**Aim of the exercise**: Can you retype the passage about the vine and the trellis word for word, from start to finish?

**Reading passage**:
An image that I found helpful to think about when it comes to bearing spiritual fruit is the image of the vine and trellis.
I remember my dad growing peas in the garden on a trellis. The wild vines twisting around the wooden frame.
A vine is an organic, vibrant, growing thing. We can’t manipulate the growth that God wants to do in us, we can’t force out spiritual fruit such as love, joy, peace, patience etc.
There is a wildness to the image of the vine.
The trellis on the other hand is a man-made thing. It is something we put in place to aid the growth of a vine, as a prop for it to cling onto and a guide for growth.
Learning to abide is like crafting a trellis which allows for good growth to happen. It’s a way of us participating in God’s grace and making choices to form habits that say yes to what God wants to do in our lives.
Our trellis will be made up of various practices that create space for us to grow in God.
There are two aspects I want to highlight today.
1) Our abiding together.
We, together are the vine, made up of various branches. Together we are connected to Christ. And so, to abide it is important that we gather to worship. It is important that we read and study Scripture together, that we pray together, that we share in communion, and that we go out to love and serve our community together. We are a community, a church, and we are not called to be individual saplings, doing Christianity alone, but rather a vine, branches interconnected and held together.
2) Second, we must also learn to abide privately.
When Jesus taught us to pray, he taught us to go quietly to our own room, behind closed doors and to pray to our Father in Heaven who hears us. Each of us, are called to abide in our day to day lives – finding regular time to be with Jesus.

**Record excerpts**:
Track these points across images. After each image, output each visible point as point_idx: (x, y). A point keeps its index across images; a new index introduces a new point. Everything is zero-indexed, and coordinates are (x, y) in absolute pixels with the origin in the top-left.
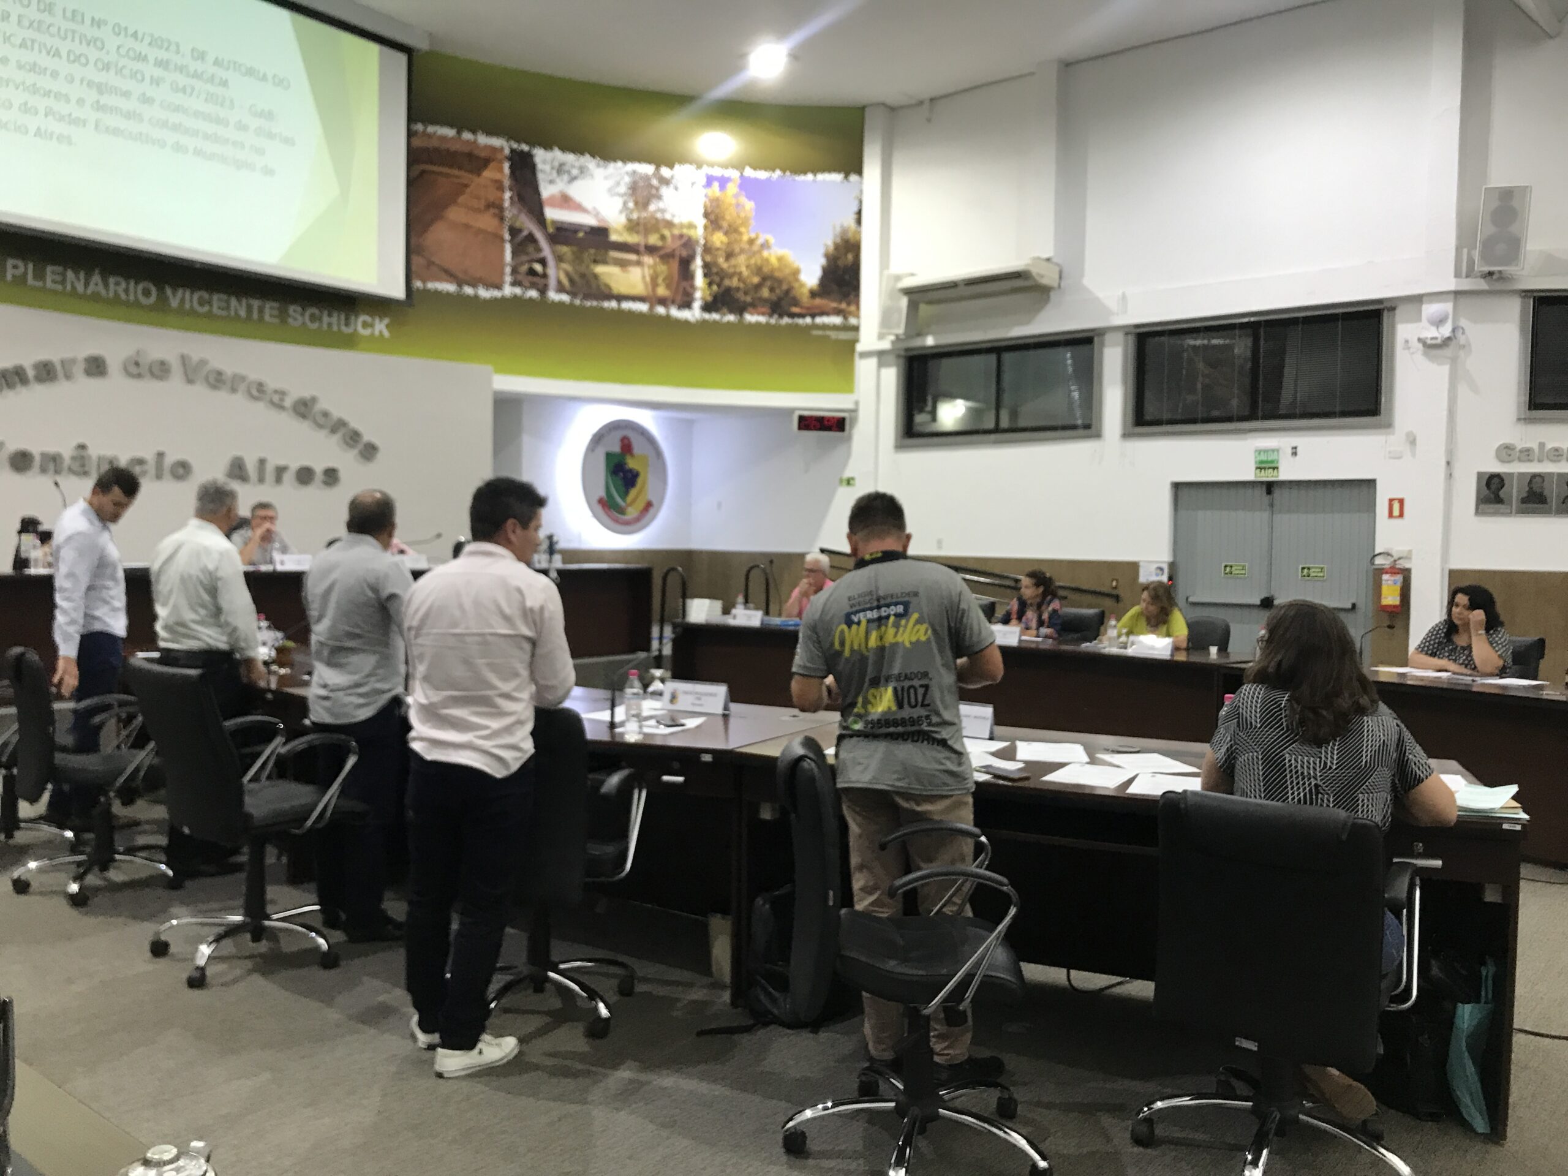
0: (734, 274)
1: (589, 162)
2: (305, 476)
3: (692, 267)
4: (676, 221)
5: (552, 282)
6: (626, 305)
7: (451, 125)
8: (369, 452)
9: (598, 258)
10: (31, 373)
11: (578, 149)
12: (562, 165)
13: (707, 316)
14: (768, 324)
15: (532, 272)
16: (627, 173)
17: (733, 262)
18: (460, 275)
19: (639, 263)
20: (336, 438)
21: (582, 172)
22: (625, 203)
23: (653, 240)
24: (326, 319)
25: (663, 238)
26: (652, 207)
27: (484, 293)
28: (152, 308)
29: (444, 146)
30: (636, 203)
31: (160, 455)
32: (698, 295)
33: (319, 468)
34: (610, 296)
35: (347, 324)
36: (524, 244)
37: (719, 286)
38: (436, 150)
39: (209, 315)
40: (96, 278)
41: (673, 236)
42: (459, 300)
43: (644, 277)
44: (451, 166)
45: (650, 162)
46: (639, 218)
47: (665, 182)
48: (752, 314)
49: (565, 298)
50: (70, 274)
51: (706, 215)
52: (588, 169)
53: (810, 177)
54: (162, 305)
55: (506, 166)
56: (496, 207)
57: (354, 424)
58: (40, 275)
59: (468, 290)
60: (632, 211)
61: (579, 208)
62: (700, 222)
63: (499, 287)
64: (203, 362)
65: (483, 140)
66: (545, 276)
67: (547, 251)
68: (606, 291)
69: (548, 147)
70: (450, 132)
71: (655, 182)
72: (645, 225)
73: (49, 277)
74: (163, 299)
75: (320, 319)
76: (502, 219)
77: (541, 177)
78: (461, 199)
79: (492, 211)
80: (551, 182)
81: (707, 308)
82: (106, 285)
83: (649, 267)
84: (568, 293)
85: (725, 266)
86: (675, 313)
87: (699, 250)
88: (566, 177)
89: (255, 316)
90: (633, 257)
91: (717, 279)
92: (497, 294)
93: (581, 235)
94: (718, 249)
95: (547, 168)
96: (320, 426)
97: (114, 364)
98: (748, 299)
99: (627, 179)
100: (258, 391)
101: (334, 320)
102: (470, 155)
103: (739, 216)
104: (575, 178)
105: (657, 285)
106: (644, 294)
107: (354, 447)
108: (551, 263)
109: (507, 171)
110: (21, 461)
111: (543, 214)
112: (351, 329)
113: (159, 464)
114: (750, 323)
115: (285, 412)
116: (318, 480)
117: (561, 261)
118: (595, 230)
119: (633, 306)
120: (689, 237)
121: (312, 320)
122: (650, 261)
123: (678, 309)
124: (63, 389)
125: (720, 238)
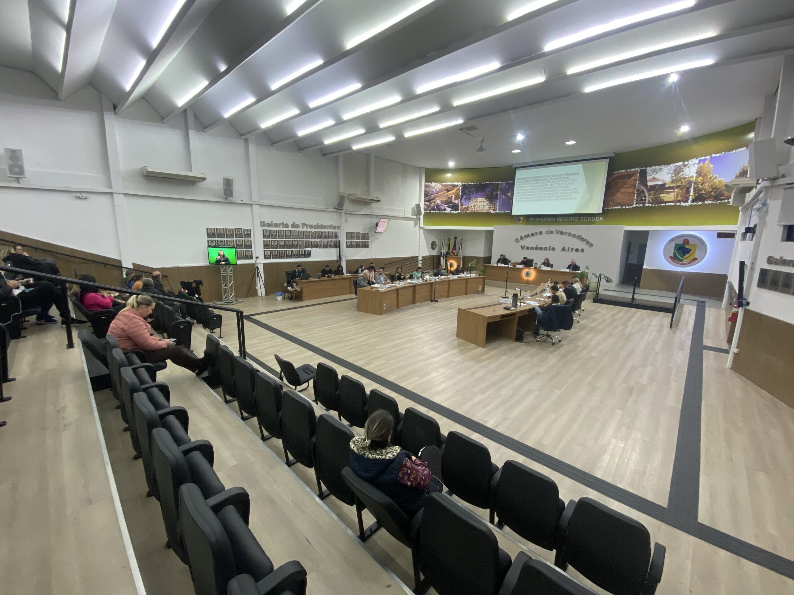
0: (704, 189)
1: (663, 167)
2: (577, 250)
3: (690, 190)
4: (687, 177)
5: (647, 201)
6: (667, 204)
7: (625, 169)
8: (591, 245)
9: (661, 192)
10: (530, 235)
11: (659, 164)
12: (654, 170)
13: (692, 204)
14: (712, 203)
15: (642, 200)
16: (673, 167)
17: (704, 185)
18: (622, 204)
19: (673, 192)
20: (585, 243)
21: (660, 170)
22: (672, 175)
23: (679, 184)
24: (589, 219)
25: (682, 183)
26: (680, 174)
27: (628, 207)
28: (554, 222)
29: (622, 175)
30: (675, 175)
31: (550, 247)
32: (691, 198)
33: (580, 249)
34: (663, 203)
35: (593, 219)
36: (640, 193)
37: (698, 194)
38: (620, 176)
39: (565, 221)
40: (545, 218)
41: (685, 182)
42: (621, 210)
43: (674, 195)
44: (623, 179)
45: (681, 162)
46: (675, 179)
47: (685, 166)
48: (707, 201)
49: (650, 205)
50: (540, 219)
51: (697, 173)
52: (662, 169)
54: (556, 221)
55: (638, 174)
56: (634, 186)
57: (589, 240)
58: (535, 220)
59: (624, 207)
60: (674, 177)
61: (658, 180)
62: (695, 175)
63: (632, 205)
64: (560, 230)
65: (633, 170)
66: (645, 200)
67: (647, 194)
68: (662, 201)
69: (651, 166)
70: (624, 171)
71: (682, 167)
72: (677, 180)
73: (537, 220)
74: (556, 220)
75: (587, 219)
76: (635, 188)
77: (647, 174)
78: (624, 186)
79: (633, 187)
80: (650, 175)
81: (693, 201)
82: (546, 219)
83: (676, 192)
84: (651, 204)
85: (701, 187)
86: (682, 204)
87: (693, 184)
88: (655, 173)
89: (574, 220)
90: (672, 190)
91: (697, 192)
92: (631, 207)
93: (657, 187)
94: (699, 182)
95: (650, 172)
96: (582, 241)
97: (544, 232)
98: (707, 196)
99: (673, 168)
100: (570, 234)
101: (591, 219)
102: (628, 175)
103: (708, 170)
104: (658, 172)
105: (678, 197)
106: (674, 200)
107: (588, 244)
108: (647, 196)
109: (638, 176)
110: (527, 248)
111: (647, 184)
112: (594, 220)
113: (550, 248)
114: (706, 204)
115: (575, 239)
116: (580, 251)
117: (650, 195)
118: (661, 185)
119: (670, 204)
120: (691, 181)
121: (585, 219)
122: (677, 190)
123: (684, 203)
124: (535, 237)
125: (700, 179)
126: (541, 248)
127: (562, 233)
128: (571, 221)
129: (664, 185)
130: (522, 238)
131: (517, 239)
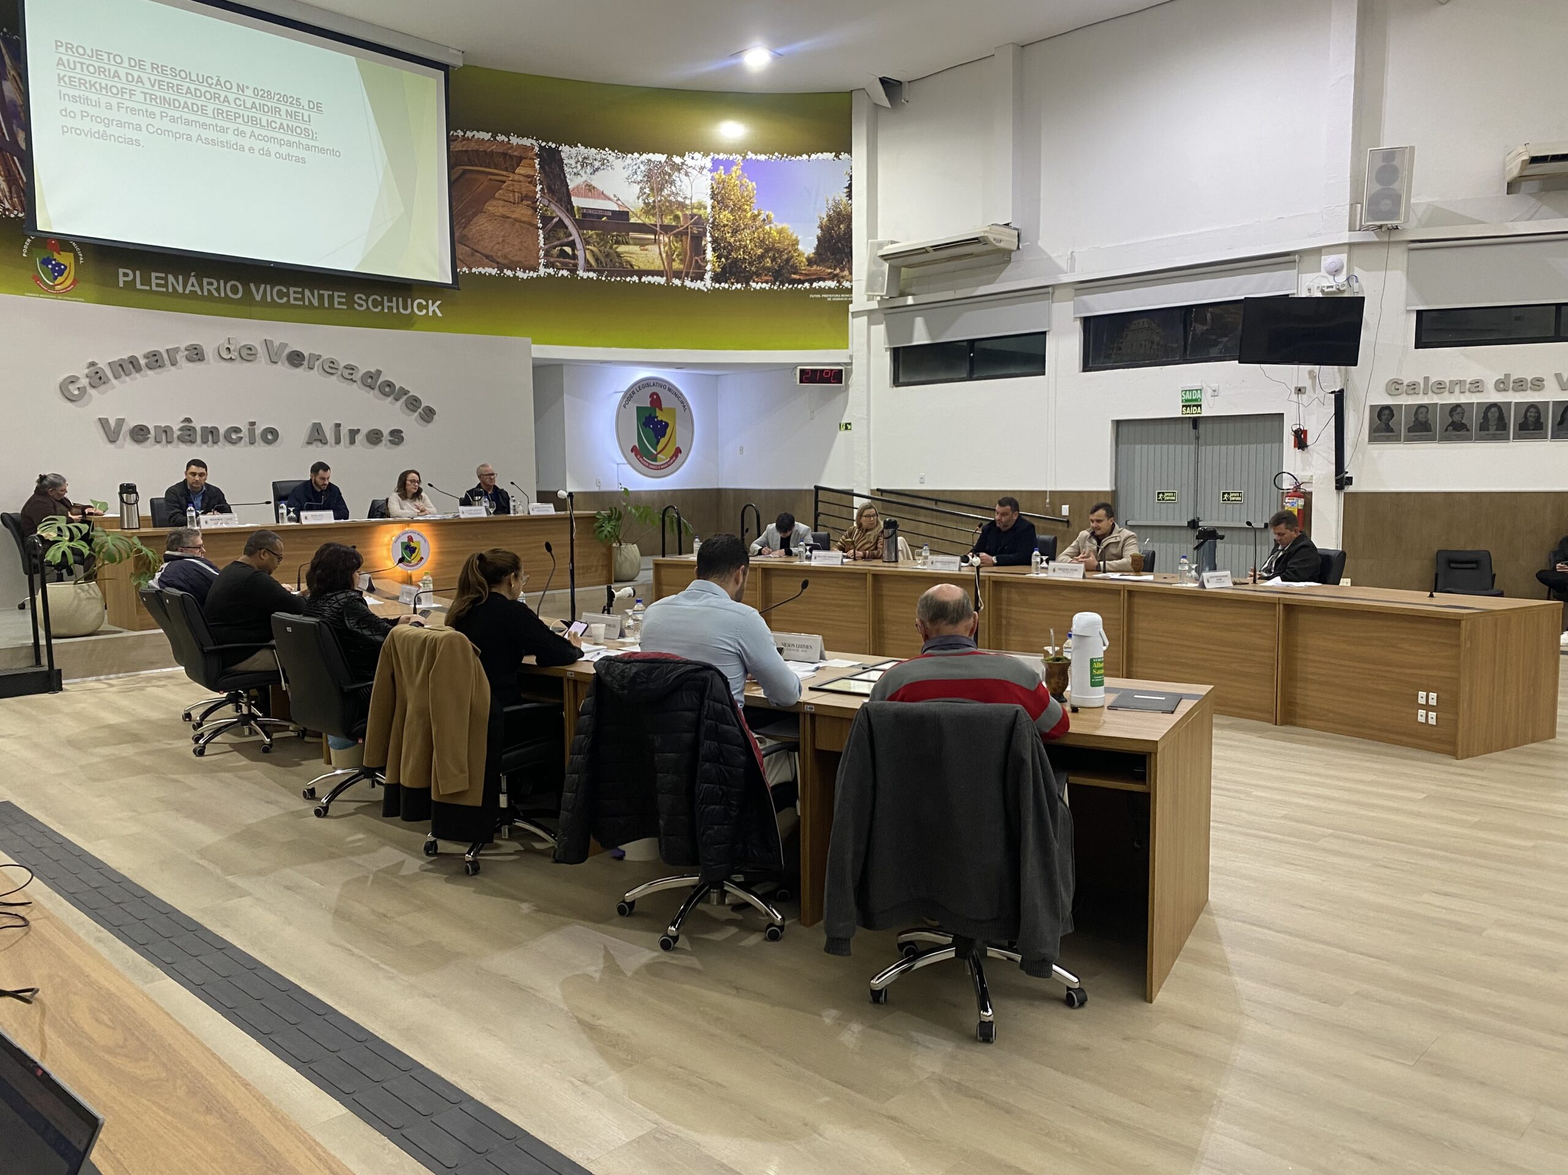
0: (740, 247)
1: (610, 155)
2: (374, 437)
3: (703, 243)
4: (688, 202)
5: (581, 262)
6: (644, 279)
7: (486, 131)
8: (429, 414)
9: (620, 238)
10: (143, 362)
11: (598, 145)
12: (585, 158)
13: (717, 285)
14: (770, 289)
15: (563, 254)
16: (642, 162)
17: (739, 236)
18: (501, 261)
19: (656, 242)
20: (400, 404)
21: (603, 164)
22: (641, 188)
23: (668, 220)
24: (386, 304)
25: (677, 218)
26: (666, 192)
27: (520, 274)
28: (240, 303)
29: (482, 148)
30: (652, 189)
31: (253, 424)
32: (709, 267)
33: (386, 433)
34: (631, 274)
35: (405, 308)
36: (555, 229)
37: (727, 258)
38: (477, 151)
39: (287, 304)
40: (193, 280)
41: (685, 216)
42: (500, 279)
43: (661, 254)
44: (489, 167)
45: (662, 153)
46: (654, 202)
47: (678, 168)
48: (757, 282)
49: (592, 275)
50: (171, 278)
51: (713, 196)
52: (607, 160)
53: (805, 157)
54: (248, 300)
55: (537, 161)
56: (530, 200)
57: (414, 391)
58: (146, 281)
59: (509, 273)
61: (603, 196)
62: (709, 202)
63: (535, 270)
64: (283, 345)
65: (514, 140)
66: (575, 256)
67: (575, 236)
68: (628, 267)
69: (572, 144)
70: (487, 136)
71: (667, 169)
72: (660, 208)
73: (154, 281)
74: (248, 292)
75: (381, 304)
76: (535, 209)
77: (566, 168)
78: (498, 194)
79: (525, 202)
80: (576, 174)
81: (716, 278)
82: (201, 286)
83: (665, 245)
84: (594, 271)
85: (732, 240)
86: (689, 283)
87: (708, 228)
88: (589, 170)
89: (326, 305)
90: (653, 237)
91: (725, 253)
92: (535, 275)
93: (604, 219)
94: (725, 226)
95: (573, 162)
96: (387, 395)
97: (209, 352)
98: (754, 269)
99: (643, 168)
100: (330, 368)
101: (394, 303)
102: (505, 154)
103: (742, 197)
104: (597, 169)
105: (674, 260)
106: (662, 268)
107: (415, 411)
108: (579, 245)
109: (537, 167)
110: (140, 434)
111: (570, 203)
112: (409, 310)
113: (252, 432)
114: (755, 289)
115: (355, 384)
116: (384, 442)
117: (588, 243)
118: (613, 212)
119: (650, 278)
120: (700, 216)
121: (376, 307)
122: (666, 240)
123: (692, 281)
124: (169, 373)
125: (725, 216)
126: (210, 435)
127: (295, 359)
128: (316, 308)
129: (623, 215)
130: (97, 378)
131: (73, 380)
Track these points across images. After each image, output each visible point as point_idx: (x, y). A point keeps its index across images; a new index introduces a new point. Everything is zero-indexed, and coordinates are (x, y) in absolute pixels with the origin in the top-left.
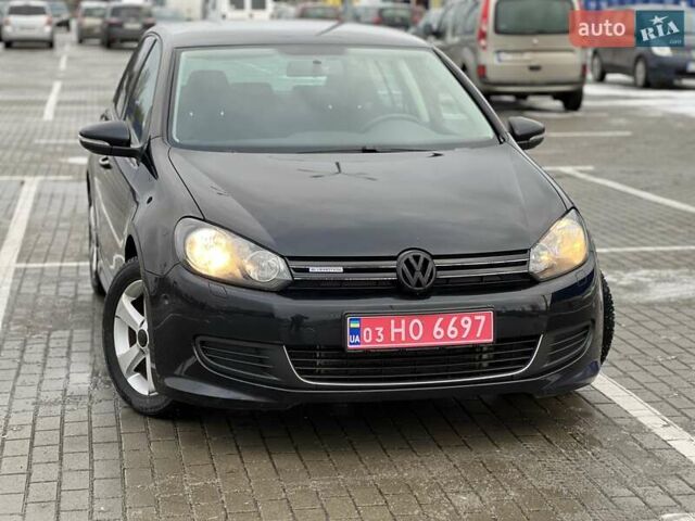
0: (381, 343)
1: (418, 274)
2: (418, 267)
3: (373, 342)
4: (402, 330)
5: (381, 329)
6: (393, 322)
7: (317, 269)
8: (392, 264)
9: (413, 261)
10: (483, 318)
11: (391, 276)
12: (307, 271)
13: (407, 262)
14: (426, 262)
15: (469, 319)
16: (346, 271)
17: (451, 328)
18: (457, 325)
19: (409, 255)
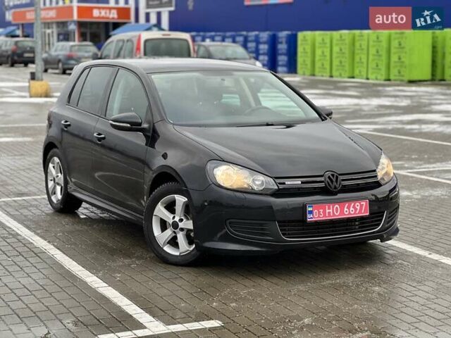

**Answer below**:
An image that I found helpful to think about when it comes to bearing spiritual fruit is the image of the vine and trellis.
I remember my dad growing peas in the garden on a trellis. The wild vines twisting around the wooden frame.
A vine is an organic, vibrant, growing thing. We can’t manipulate the growth that God wants to do in us, we can’t force out spiritual fruit such as love, joy, peace, patience etc.
There is a wildness to the image of the vine.
The trellis on the other hand is a man-made thing. It is something we put in place to aid the growth of a vine, as a prop for it to cling onto and a guide for growth.
Learning to abide is like crafting a trellis which allows for good growth to happen. It’s a way of us participating in God’s grace and making choices to form habits that say yes to what God wants to do in our lives.
Our trellis will be made up of various practices that create space for us to grow in God.
There are two aspects I want to highlight today.
1) Our abiding together.
We, together are the vine, made up of various branches. Together we are connected to Christ. And so, to abide it is important that we gather to worship. It is important that we read and study Scripture together, that we pray together, that we share in communion, and that we go out to love and serve our community together. We are a community, a church, and we are not called to be individual saplings, doing Christianity alone, but rather a vine, branches interconnected and held together.
2) Second, we must also learn to abide privately.
When Jesus taught us to pray, he taught us to go quietly to our own room, behind closed doors and to pray to our Father in Heaven who hears us. Each of us, are called to abide in our day to day lives – finding regular time to be with Jesus.